USD/JPY Gains 1.10% on BOJ Forecasts
BOJ lowers GDP forecasts and sees significant uncertainty tied to Trump’s trade policy 🔎
The Bank of Japan left the short-term interest rate unchanged at +0.50% during its May 1 meeting but presented clearly more cautious forecasts. In the new quarterly report, the board lowered its real GDP forecast for fiscal year 2025 to 0.5% (from 1.1%) and for 2026 to 0.7% (from 1.0%), pointing to the burden from recently announced U.S. tariffs and their impact on corporate profits and global demand.
Inflation is still expected to hover around the 2% target in the medium term, but the previously projected inflation path has been pushed back by about a year:
- core CPI (all items excluding fresh food) is expected to be 2.0–2.5% in fiscal 2025, decline to 1.5–2.0% in 2026, and then return “around 2%” in 2027.
The Bank warned that both growth and price risks are “tilted to the downside” through the end of 2026 and emphasized that the recent rise in import and food costs will ease as weaker activity limits core inflation.
Ueda’s press conference
- “Uncertainty stemming from trade policies has risen sharply; projections could ‘change significantly’ if tariff negotiations shift.”
- The BOJ will continue raising rates if the economy and prices evolve as expected, but the forecast horizon is “highly data-dependent” and may be “strongly influenced” by tariffs.
- A delay in reaching the 2% target “does not mean a delay in hikes”; chronic labor shortages still support a “virtuous cycle” of wages and prices.
Governor Kazuo Ueda, speaking after the decision, stressed that “uncertainty stemming from trade policies has risen significantly” and that the timing of the next potential rate hike is strongly dependent on U.S. trade policy.

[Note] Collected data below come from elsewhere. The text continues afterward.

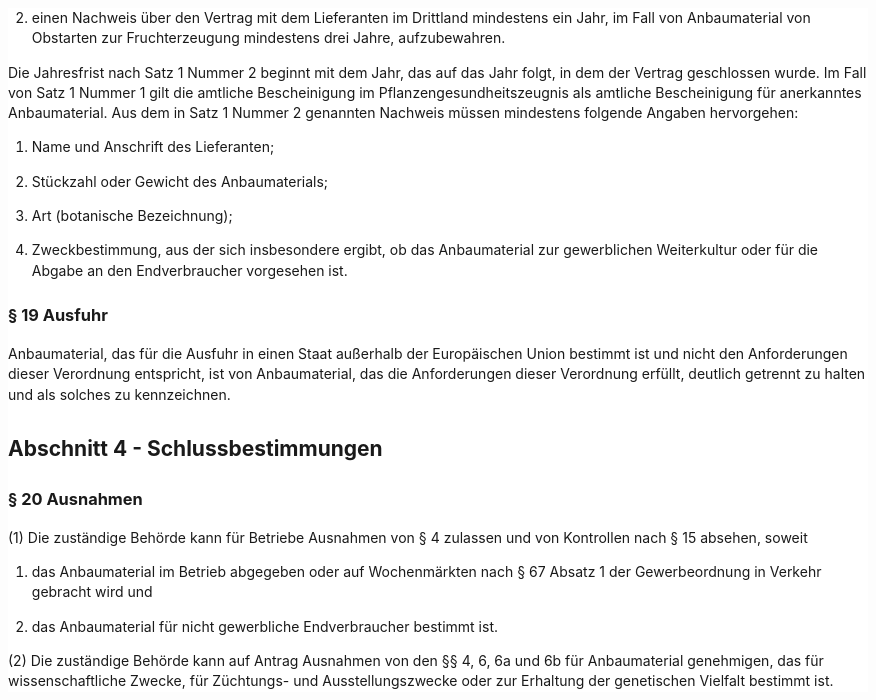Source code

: 
2.  einen Nachweis über den Vertrag mit dem Lieferanten im Drittland
    mindestens ein Jahr, im Fall von Anbaumaterial von Obstarten zur
    Fruchterzeugung mindestens drei Jahre, aufzubewahren.



Die Jahresfrist nach Satz 1 Nummer 2 beginnt mit dem Jahr, das auf das
Jahr folgt, in dem der Vertrag geschlossen wurde. Im Fall von Satz 1
Nummer 1 gilt die amtliche Bescheinigung im Pflanzengesundheitszeugnis
als amtliche Bescheinigung für anerkanntes Anbaumaterial. Aus dem in
Satz 1 Nummer 2 genannten Nachweis müssen mindestens folgende Angaben
hervorgehen:

1.  Name und Anschrift des Lieferanten;


2.  Stückzahl oder Gewicht des Anbaumaterials;


3.  Art (botanische Bezeichnung);


4.  Zweckbestimmung, aus der sich insbesondere ergibt, ob das
    Anbaumaterial zur gewerblichen Weiterkultur oder für die Abgabe an den
    Endverbraucher vorgesehen ist.





### § 19 Ausfuhr

Anbaumaterial, das für die Ausfuhr in einen Staat außerhalb der
Europäischen Union bestimmt ist und nicht den Anforderungen dieser
Verordnung entspricht, ist von Anbaumaterial, das die Anforderungen
dieser Verordnung erfüllt, deutlich getrennt zu halten und als solches
zu kennzeichnen.


## Abschnitt 4 - Schlussbestimmungen


### § 20 Ausnahmen

(1) Die zuständige Behörde kann für Betriebe Ausnahmen von § 4
zulassen und von Kontrollen nach § 15 absehen, soweit

1.  das Anbaumaterial im Betrieb abgegeben oder auf Wochenmärkten nach §
    67 Absatz 1 der Gewerbeordnung in Verkehr gebracht wird und


2.  das Anbaumaterial für nicht gewerbliche Endverbraucher bestimmt ist.




(2) Die zuständige Behörde kann auf Antrag Ausnahmen von den §§ 4, 6,
6a und 6b für Anbaumaterial genehmigen, das für wissenschaftliche
Zwecke, für Züchtungs- und Ausstellungszwecke oder zur Erhaltung der
genetischen Vielfalt bestimmt ist.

He noted that the delay in achieving the 2% target does not mean rate hikes are off the table, pointing to chronic labor shortages that should keep wage — and ultimately price — pressures on an upward path. Ueda also announced a mid-term review of JGB purchase operations.
USDJPY (D1 interval)
Markets interpreted the combination of softer forecasts and a less hawkish tone as dovish. USDJPY is up 1.20% today to 144.50, approaching a key resistance zone around 144.00–145.00 JPY per USD.